_EXERCISE TASKS_.
a - In the passkey discussion, what does the reply say a single certificate makes trivial to implement?
b - Give the stretch of the passkey discussion from "The vast majority" through "set of passkeys." again, and switch "passkeys" to "credentials" throughout.

_TEXT PASSAGE_.
* * *

Also, having a single cert shared across multiple hardware tokens is a security risk, as it becomes impossible to distinguish the tokens or revoke only a single one of them.



The vast majority of users treat their set of passkeys as a unit anyway, so there’s no scenario when a single token would need to be revoked in isolation. A breach of one passkey can only occur from breaching the password manager itself, in which case all passkeys are exposed, so there’s no security benefit to having per site passkeys.

Users who truly need that ability can create multiple certificates, and synchronise them as appropriate.


perhaps this a good moment for you to engage in some reflection and consider that perhaps some people have put more thought in to "how do we replace passwords" than you did in making a single hacker news comment?

you:

> A single per-user client certificate is a cleaner solution, without the vendor lock in problem, since there’s no need for real time synchronisation of an evolving set of passkeys.

reply:

> Having a single certificate makes it trivial to implement cross-website tracking.

you:

> Users who truly need that ability can create multiple certificates, and synchronise them as appropriate.

* * *

_STUDY MATERIAL_.
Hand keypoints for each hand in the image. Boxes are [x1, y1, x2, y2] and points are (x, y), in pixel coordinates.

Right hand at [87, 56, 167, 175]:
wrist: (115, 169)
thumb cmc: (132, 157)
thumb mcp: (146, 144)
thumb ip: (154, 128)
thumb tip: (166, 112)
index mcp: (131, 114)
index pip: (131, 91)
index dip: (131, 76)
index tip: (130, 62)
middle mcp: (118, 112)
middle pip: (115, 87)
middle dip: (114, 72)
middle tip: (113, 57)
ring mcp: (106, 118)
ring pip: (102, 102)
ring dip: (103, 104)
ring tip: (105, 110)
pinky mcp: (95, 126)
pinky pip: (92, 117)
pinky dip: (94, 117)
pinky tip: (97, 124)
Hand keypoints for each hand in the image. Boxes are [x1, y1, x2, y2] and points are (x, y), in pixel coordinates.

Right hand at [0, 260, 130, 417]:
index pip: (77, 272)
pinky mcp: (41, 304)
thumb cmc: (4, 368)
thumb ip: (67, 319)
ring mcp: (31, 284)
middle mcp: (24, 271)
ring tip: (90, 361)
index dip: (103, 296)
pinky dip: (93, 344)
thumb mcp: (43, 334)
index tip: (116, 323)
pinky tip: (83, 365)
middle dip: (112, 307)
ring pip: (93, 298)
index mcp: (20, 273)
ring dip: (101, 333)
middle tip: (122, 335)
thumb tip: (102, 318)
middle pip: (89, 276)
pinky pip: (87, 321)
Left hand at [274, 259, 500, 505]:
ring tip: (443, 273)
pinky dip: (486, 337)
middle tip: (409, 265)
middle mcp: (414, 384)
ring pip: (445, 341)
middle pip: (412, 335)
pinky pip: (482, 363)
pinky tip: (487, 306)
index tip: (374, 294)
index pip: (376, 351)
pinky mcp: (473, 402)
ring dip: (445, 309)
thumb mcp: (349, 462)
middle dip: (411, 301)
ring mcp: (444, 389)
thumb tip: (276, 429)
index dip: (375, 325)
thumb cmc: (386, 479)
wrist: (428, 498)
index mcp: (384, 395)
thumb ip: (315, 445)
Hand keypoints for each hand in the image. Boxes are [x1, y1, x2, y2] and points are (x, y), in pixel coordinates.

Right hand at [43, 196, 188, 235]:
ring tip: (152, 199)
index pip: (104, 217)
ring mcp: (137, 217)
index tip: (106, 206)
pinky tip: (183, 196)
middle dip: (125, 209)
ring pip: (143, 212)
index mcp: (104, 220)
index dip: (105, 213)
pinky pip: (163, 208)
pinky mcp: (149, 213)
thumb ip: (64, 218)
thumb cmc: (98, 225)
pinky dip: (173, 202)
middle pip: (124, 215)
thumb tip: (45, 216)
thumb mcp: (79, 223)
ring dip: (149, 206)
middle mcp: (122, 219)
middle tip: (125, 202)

* * *

_ANSWER SECTION_.
a - Cross-website tracking.

b -
The vast majority of users treat their set of credentials as a unit anyway, so there’s no scenario when a single token would need to be revoked in isolation. A breach of one passkey can only occur from breaching the password manager itself, in which case all credentials are exposed, so there’s no security benefit to having per site credentials.

Users who truly need that ability can create multiple certificates, and synchronise them as appropriate.


perhaps this a good moment for you to engage in some reflection and consider that perhaps some people have put more thought in to "how do we replace passwords" than you did in making a single hacker news comment?

you:

> A single per-user client certificate is a cleaner solution, without the vendor lock in problem, since there’s no need for real time synchronisation of an evolving set of credentials.